Like I said before, the US dollar is not just used by China. Your argument would make sense in a world where only the US and China exist, but that's not the case.
If the yuan were in the dollar's position, China would gain a number of capabilities. It would, for example, be able to enact powerful sanctions regimes against actors it doesn't like - ones that could isolate and crush their economies, depending on the actor.
Taiwan could be turned into a pariah state over night, with international commerce effectively cut off. All China would need to do is indicate it won't transact with any country that does business with Taiwan. Taiwan would become like North Korea, and its pampered population would flee or riot. This same power does not exist right now, since the threat of Chinese sanctions isn't sufficient to get the rest of the world to stop doing business with Taiwan, as long as the US allows it.
Of course, these capabilities also come with costs - loss of export competitiveness prime among them, since the yuan would have to appreciate against every other currency until it is effectively over valued. The US has found loop holes around this - subsidies, unequal tariffs, and monopolistic take overs of foreign competitors - but it'd have to be targeted. You can't, fundamentally, operate an exports based economy with a reserve currency.
Historically, the US has played its role to its advantage by doing a lot of the right things you'd want to do with an over valued currency. For instance, enacting brain drains on the rest of the world, and weaponizing its consumer and financial markets to force its vassals into submission.
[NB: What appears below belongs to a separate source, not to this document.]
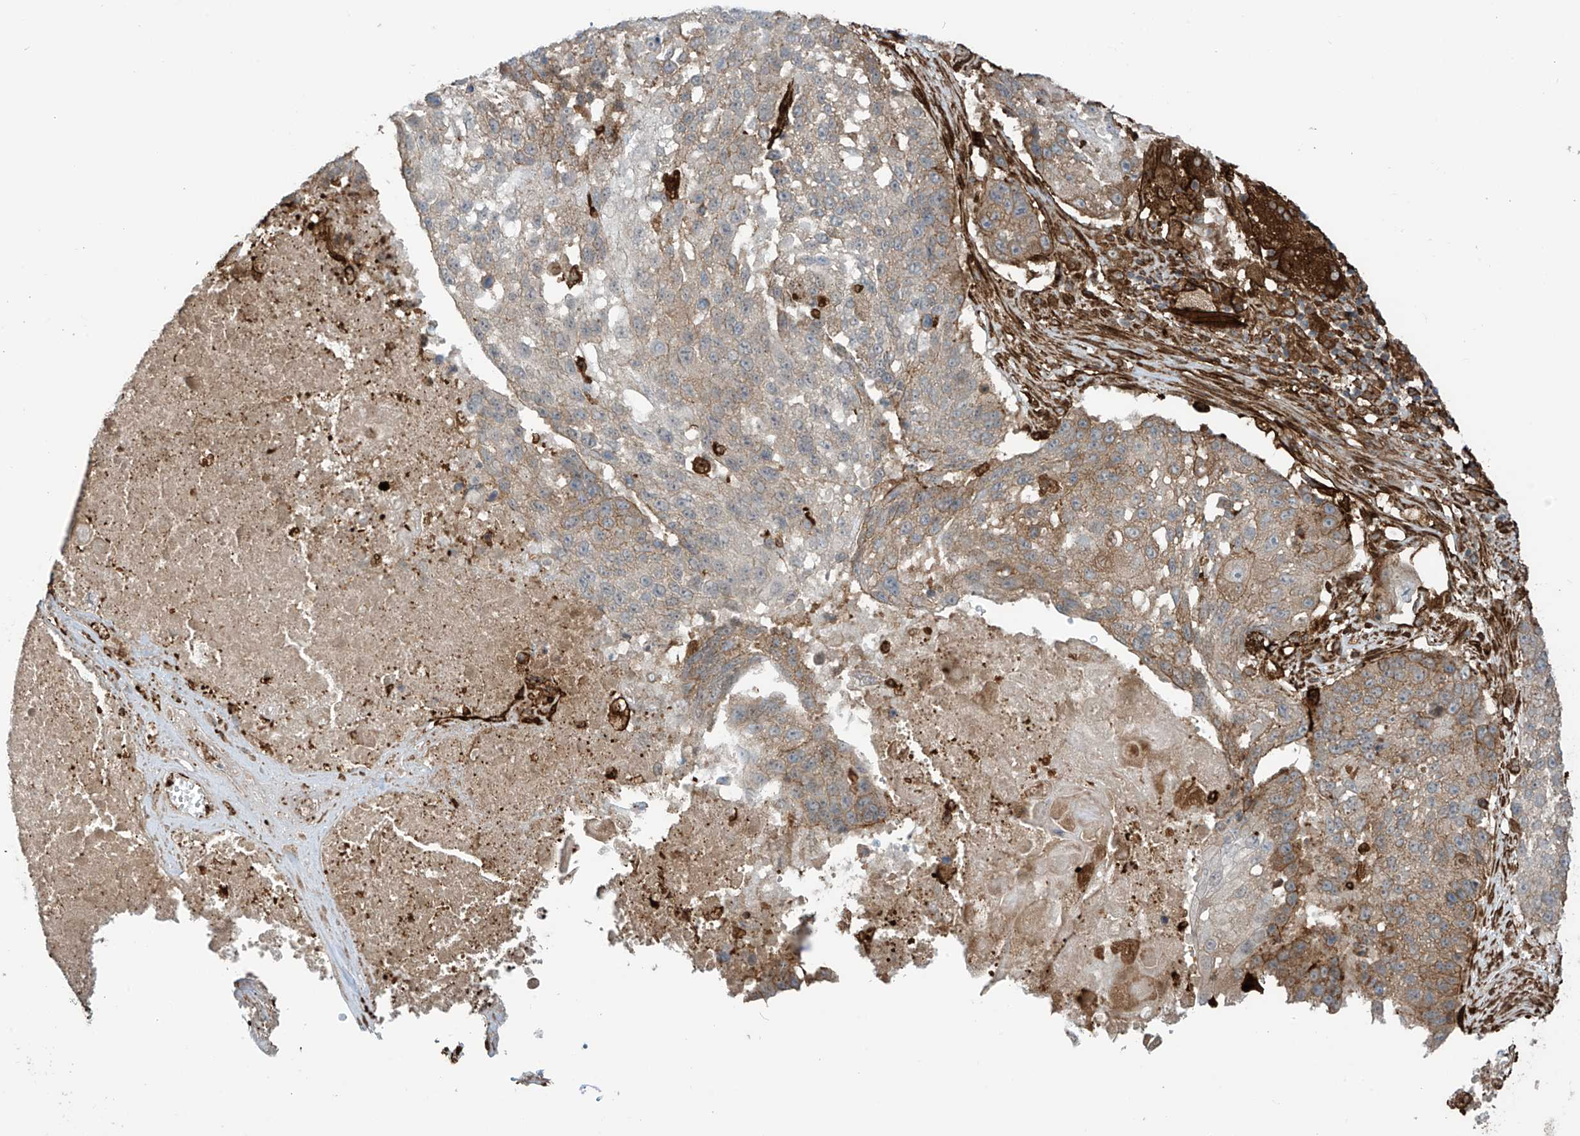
{"staining": {"intensity": "moderate", "quantity": "<25%", "location": "cytoplasmic/membranous"}, "tissue": "lung cancer", "cell_type": "Tumor cells", "image_type": "cancer", "snomed": [{"axis": "morphology", "description": "Squamous cell carcinoma, NOS"}, {"axis": "topography", "description": "Lung"}], "caption": "IHC micrograph of human squamous cell carcinoma (lung) stained for a protein (brown), which displays low levels of moderate cytoplasmic/membranous positivity in about <25% of tumor cells.", "gene": "SLC9A2", "patient": {"sex": "male", "age": 61}}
It created powerful and vast dependency chains where governments simply could not imagine extracting themselves from the US, lest they crash their economies and are overthrown. The emphasis on "democracy" and "popular will" - supported by sophisticated intelligence and media operations - are all components of this larger strategy, and
it worked.
But the US made - or was forced to make - a key mistake: it got soft. Not in the military sense, not in the sense of being ruthless, but as the
inevitable consequence of abundance and prosperity. As they say, great times create weak men; and weak men indulge in decadence. When the entire culture of a country shifts towards decadence, it is difficult to keep
any strategy - no matter how sound - running effectively. After all, at the end of the day, policies are executed by people, and if the people executing these policies are corrupt and incompetent, then nothing can be done.
That is the situation the US finds itself today - Americans have become too complacent, ignorant, and generally incompetent to run the system their fathers created. They have become sheep, and winter is coming. It is precisely this aspect of American culture that people like Trump and Elon are trying to change. Too late, probably, but it won't stop them from trying.
All of which is to say, pretending that the US strategy is terrible and that China is right to focus on devaluing its currency - and thus the value of its people's labor - is missing the forest for the trees. China's strategy may prove to be the better strategy, long term, but the verdict is still out. End of the day, the US economy
is objectively larger based on global market value, and this allows it to do a number of things, like attract global talent and investment in a way that China never can, threaten/sanction countries into submission, gather vast quantities of vassals, buy / hollow out other countries' most valuable sectors, and out bid China in the global resources trade. But it also does come with draw backs, like not being able to run a manufacturing-based economy and creating import dependencies.